Doch warum sind die Wechseljahre so ein Tabuthema? Es geht vor allem um Scham und die Sorge, nicht mehr Frau genug, nicht mehr begehrenswert zu sein. Die Menopause markiert die letzte Regelblutung und damit das Ende der Fruchtbarkeit und den spürbaren Alterungsprozess – und Altern ist gesellschaftlich noch immer negativ besetzt. Aber auch die Leistungsfähigkeit ist von Wechseljahresbeschwerden und -symptomen betroffen. In einem stressvollen Beruf macht sich das besonders bemerkbar. Hinzu kommt die Angst vor peinlichen Situationen. Die Ärztin erinnert sich an eine Journalistin, die ihr sagte: "Der Kontrollverlust, wenn man in einer Konferenz mit lauter Männern sitzt, und plötzlich fängt der Schweiß an, einem auf die Bluse zu tropfen, ist das Allerschlimmste." Sollte man also die Arbeitsbedingungen verbessern?
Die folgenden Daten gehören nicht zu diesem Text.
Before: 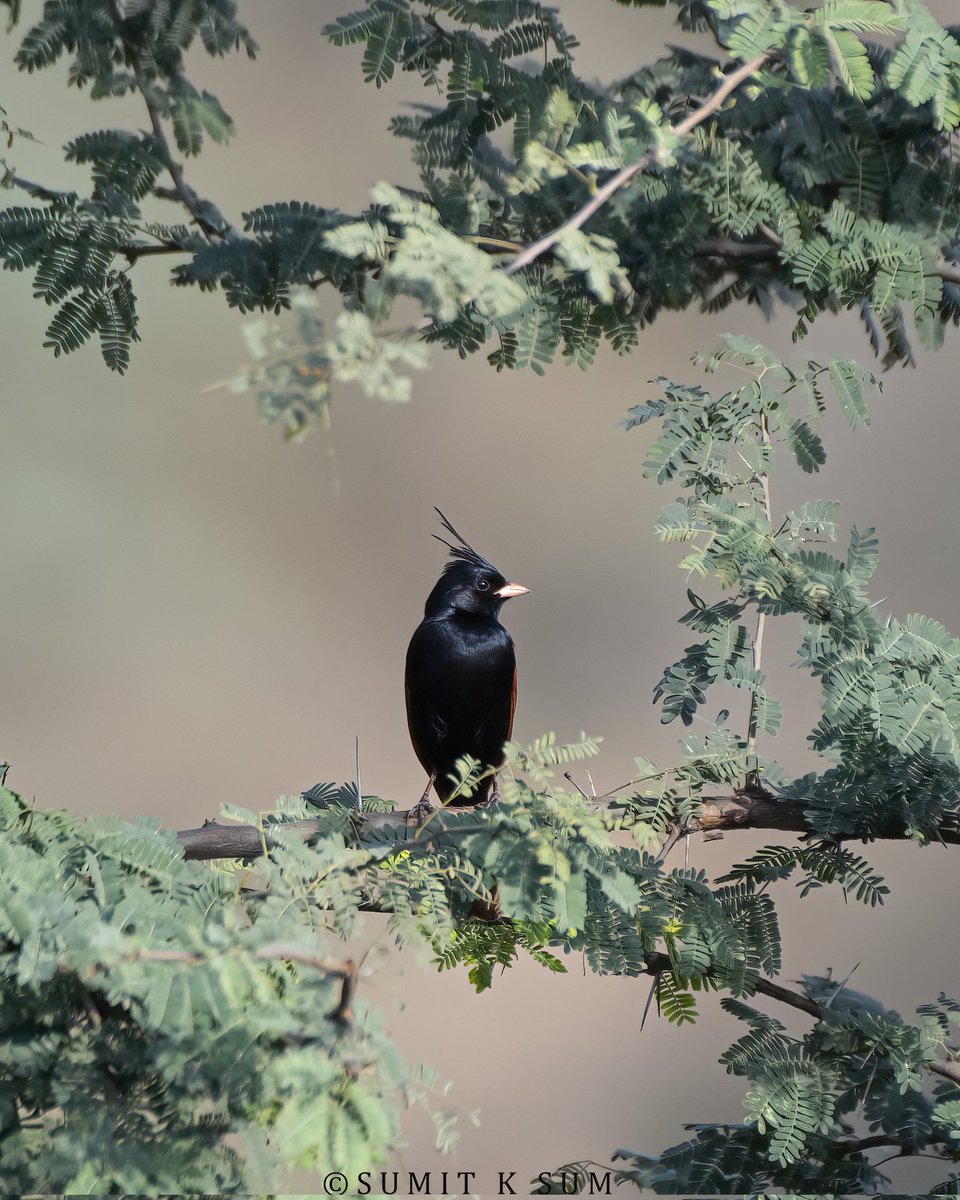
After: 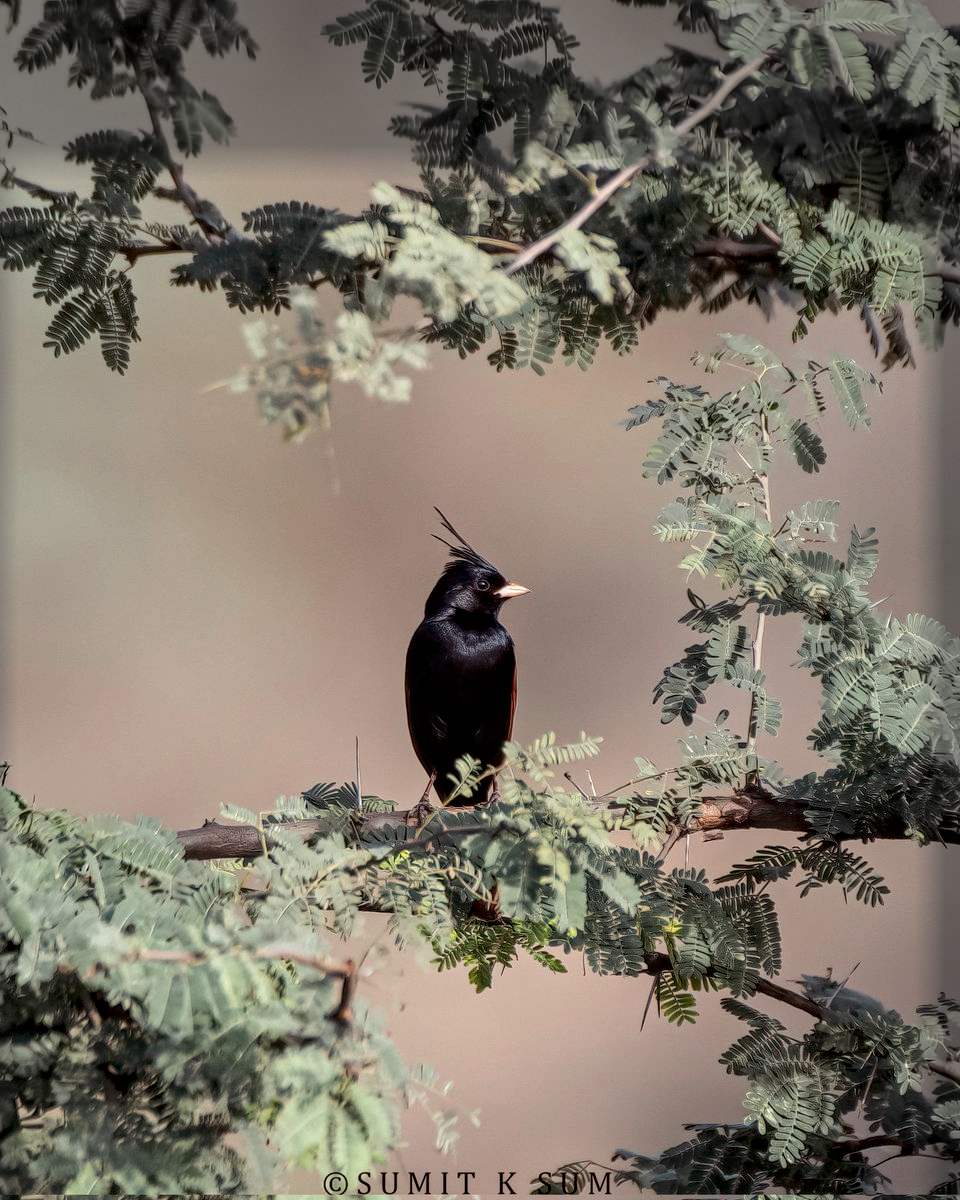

Schaudig hält das für wenig zielführend und unrealistisch. Die Symptome hingegen können wirksam behandelt werden.
In Deutschland ist der prozentuale Anteil von Frauen, die eine HET in Anspruch nehmen, von 37% im Jahr 2000 auf 6% in 2020 gesunken und stagniert seitdem. Ein Grund dafür ist, dass HET mit einem erhöhten Krebsrisiko assoziiert wird – und mangelnde Aufklärung. Das Risiko wird offenbar höher eingeschätzt als es tatsächlich ist. Schaudig: "Diese [Sorge] bezieht sich vor allem auf die im Jahr 2002 publizierte Women's Health Initiative Study, die die Risiken dieser Therapie betonte." Die errechneten Risiken seien jedoch als "seltene Nebenwirkung", wie WHO sie definiert, einzustufen. Auch seien im Jahr 2002 noch Präparate eingesetzt worden, die heute nicht mehr verwendet würden. "Es hat Jahre gedauert und eine Fülle von Daten gebraucht, bis man zu dem Schluss kam, dass heutzutage für die meisten Frauen die Vorteile einer HET die Risiken überwiegen", sagt Katrin Schaudig. Die Mehrzahl der Gynäkologinnen selbst, weiß Katrin Schaudig, entscheidet sich für eine Hormontherapie in den Wechseljahren. Das liege daran, dass sie deutlich besser informiert seien als Ärztinnen anderer Fächer oder als Frauen, die über keinen medizinischen Hintergrund verfügen.
Eine gute Beratung ist daher das A und O, wenn sich Wechseljahresbeschwerden einstellen. Mit der passenden Therapie lassen sich die Symptome meistens gut in den Griff bekommen. Natürlich müssen zuvor Risikofaktoren erkannt und abgewogen werden. Auf Hormone zu verzichten, ist in den meisten Fällen aber nicht notwendig.